Out main concern was the level of abstraction and factorization that the description can attain. In this respect, GF and Haskell turned out to be quite similar: both can define a higher-order function to capture almost any conceivable generalization. This is with such exceptions as erasure of characters (as in the school grammar patterns) and the definitions of exceptions by list comprehension, which are not available in GF.
In contrast to Haskell, GF has a built-in compilation of finite functions into tables (without having to tweak with instantiating the classes Enum and Bounded), as well as a type-checker that guarantees the termination and completeness of inflection tables. We can, however, force Haskell to perform these checks simply by print the inflection tables: if there is a loop or a missing case, it will come out in the course of printing.
As regards code consumption, the Haskell source for the Italian conjugation and and the GF source for the French conjugation both have about the same figure, around 500 lines/20kB. Part of the length of the GF code comes from the fact that GF more often requires type signatures; the Italian grammar, on the other hand, is slightly larger than the French one.
All in all, those who have experience in Haskell programming, should choose Haskell rather than GF for programming morphologies, even ones to be used in GF. Those who want to do everything in GF, however, will not lose enormously if doing so.
Simple pretty-printers were defined for producing other representations of the morphology: Latex-typeset inflection tables, XFST code, and GF code.
Given that other formats, which are possibly required by linguistic applications, are so easily generated from the Haskell source, we would seriously consider implementing the morphology part of any future language-processing project in Haskell, and generate the code we need in special-purpose formalisms from this implementation.

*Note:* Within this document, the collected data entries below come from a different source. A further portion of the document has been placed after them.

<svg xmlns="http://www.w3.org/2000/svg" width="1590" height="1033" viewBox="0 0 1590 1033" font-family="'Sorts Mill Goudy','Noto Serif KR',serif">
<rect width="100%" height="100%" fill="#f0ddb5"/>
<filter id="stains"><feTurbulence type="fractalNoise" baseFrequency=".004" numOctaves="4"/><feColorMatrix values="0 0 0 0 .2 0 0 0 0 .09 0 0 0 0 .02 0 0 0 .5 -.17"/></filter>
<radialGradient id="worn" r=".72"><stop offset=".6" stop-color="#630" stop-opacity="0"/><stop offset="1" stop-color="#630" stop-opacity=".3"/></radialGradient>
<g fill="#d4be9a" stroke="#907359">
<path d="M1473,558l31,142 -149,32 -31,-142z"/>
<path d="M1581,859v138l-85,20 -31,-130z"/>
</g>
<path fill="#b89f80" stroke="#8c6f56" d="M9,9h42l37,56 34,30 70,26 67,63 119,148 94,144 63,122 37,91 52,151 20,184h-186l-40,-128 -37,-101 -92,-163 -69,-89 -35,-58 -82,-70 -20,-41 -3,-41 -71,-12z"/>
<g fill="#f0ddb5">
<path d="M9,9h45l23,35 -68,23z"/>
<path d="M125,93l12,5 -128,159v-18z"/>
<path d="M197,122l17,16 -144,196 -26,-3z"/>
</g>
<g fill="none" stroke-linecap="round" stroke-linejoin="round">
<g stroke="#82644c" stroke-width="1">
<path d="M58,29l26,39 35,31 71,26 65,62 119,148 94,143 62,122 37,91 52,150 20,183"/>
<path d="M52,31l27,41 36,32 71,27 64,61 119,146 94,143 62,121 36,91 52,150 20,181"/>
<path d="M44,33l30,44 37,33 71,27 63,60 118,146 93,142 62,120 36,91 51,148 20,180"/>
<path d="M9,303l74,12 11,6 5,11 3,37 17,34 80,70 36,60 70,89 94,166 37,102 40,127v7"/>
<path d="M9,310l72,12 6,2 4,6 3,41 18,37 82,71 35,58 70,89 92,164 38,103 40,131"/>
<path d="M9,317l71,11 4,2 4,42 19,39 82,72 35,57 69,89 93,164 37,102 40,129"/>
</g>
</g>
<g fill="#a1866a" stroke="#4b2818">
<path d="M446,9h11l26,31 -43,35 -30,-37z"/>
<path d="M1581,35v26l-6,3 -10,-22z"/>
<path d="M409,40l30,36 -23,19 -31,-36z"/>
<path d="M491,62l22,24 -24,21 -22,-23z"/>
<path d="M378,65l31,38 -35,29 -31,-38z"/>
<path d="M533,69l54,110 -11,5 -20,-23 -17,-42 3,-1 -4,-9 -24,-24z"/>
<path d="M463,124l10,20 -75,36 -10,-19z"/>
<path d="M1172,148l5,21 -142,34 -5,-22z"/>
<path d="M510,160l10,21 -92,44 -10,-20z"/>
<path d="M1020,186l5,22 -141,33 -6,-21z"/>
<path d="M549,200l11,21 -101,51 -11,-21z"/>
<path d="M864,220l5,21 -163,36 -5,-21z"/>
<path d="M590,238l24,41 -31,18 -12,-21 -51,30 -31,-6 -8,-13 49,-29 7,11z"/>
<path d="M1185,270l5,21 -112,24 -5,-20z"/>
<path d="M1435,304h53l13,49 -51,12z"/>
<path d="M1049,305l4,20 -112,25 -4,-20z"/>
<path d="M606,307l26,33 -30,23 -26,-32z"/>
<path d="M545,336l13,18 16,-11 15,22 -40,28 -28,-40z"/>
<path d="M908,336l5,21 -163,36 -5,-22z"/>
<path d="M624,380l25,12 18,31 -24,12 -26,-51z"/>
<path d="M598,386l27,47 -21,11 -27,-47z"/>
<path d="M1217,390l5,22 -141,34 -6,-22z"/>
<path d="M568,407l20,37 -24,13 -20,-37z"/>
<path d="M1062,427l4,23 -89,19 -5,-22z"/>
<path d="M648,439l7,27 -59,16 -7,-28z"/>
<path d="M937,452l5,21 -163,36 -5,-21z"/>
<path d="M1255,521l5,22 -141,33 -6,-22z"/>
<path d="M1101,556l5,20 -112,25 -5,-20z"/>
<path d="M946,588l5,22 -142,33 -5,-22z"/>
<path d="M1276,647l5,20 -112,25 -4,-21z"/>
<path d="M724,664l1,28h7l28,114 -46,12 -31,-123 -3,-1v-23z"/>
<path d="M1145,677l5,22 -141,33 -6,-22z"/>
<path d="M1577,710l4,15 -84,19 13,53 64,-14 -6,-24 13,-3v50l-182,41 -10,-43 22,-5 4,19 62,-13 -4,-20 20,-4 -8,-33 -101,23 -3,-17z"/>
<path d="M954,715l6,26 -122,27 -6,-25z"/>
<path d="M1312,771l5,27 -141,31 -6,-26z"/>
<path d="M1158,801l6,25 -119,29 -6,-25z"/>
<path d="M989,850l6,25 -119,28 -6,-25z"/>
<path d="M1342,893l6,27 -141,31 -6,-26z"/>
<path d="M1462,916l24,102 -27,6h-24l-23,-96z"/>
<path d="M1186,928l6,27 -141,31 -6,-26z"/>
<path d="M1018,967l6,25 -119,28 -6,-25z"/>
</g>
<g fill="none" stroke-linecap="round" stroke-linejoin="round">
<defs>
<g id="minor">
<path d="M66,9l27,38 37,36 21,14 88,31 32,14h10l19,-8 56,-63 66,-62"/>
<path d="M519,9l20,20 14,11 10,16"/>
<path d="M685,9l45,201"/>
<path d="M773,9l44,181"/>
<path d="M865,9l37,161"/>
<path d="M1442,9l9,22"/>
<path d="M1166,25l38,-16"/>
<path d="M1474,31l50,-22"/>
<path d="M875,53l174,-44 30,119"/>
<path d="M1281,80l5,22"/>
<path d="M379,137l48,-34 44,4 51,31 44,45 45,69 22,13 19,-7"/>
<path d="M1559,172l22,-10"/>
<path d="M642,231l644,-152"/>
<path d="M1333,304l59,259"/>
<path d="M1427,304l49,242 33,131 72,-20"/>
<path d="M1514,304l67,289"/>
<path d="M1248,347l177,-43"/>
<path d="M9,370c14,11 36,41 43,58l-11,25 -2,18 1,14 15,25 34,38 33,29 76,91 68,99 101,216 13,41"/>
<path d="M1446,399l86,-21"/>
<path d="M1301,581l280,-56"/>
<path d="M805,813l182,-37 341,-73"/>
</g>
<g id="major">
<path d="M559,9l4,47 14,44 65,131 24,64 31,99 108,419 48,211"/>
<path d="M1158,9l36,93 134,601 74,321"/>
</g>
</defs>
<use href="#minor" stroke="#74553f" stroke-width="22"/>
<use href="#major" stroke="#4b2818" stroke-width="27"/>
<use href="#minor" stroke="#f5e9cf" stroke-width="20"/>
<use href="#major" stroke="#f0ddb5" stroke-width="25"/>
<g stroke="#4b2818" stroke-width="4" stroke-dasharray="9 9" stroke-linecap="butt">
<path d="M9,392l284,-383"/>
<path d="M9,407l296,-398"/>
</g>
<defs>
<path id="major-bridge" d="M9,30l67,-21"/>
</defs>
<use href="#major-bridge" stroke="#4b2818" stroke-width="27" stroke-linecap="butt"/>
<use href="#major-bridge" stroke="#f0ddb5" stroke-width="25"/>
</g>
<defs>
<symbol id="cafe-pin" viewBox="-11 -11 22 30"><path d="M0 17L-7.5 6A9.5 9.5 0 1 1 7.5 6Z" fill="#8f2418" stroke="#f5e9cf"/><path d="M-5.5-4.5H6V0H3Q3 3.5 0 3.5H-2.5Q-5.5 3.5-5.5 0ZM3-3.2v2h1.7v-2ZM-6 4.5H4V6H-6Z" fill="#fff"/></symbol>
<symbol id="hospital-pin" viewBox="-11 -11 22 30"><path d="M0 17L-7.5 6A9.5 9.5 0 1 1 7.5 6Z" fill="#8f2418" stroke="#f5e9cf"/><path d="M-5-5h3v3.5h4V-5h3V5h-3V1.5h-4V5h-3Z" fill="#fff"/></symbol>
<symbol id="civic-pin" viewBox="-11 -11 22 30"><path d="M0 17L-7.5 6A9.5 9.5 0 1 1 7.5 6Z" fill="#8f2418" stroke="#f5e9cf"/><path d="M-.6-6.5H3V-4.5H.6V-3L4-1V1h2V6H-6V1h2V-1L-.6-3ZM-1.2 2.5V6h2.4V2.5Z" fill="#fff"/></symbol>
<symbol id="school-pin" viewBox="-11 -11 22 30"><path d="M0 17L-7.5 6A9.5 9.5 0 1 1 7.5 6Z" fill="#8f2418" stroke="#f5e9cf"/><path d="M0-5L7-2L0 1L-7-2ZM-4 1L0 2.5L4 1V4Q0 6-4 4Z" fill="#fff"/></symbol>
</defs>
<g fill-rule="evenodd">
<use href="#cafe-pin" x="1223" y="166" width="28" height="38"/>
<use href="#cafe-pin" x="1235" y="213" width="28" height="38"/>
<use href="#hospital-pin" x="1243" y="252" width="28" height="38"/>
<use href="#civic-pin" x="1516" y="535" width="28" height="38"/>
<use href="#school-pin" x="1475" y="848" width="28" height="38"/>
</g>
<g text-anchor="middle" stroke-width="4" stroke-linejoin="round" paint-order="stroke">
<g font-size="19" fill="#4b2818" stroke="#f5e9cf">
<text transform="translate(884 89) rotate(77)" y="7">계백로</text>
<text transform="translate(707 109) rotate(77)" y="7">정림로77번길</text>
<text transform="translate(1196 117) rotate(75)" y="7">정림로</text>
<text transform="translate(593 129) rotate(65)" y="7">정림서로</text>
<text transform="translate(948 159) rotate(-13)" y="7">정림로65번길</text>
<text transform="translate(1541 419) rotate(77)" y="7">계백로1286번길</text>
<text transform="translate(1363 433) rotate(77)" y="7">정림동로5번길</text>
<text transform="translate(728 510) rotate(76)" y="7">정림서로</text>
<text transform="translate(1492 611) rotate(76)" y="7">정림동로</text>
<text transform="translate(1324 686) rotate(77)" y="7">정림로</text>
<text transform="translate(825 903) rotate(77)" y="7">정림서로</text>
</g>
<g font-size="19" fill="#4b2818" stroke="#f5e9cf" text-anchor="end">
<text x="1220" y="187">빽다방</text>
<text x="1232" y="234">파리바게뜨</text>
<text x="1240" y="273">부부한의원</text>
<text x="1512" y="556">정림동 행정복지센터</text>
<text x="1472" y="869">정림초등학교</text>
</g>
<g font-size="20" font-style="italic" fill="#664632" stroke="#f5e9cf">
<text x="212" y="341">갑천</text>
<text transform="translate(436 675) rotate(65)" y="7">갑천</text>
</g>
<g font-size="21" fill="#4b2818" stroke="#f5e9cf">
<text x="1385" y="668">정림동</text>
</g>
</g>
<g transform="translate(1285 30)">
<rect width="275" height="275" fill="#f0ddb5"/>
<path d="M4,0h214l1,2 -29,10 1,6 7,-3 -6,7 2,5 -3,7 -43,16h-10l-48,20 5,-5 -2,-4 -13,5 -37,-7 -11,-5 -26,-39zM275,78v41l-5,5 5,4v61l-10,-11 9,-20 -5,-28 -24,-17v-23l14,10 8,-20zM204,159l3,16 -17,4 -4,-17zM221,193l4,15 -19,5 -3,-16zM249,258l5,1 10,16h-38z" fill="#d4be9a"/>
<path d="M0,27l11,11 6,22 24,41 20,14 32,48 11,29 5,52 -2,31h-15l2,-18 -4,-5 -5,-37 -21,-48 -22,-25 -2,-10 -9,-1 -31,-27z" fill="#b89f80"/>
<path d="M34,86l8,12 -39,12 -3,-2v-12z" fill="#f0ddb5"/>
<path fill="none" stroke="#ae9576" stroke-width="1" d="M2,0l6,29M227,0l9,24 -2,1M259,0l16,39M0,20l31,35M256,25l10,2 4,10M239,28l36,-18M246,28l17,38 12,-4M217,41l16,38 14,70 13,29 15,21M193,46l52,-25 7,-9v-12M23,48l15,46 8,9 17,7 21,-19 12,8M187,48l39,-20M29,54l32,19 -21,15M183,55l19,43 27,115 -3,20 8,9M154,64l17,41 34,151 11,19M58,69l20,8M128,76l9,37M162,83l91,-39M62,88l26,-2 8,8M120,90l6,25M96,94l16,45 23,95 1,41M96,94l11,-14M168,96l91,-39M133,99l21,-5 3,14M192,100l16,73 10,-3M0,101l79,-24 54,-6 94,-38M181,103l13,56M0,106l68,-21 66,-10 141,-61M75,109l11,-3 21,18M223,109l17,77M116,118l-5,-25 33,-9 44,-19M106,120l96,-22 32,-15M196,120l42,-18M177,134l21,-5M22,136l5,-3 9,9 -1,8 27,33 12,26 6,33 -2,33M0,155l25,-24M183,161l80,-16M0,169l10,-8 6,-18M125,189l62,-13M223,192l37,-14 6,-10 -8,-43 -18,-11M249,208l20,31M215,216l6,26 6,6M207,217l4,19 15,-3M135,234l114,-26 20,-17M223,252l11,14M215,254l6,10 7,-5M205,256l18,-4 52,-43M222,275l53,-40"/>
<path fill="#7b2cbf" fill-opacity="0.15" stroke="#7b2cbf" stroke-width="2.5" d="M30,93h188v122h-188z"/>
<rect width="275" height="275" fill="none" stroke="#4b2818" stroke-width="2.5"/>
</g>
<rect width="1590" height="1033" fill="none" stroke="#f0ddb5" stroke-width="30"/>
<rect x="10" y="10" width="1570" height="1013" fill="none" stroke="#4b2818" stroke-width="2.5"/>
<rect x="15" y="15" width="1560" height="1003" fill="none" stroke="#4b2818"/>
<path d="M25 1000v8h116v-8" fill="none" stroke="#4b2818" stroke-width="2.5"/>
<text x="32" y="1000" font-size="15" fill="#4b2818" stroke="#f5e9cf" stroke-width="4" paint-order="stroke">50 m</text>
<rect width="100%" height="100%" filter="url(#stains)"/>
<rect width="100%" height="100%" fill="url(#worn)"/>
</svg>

What speaks for Haskell is the arbitrary high level of abstraction achieved by higher-order types, which is hard to attain in special-purpose languages.
We have not used the most idiomatic features of Haskell in an essential way: what we have done could have equally well been carried out in another functional language, such as ML.
To make this way of implementing morphology more accessible for the working linguist, we have started - but far from finished - the development of a combinator library that enables morphology programming in an economical and intuitive way.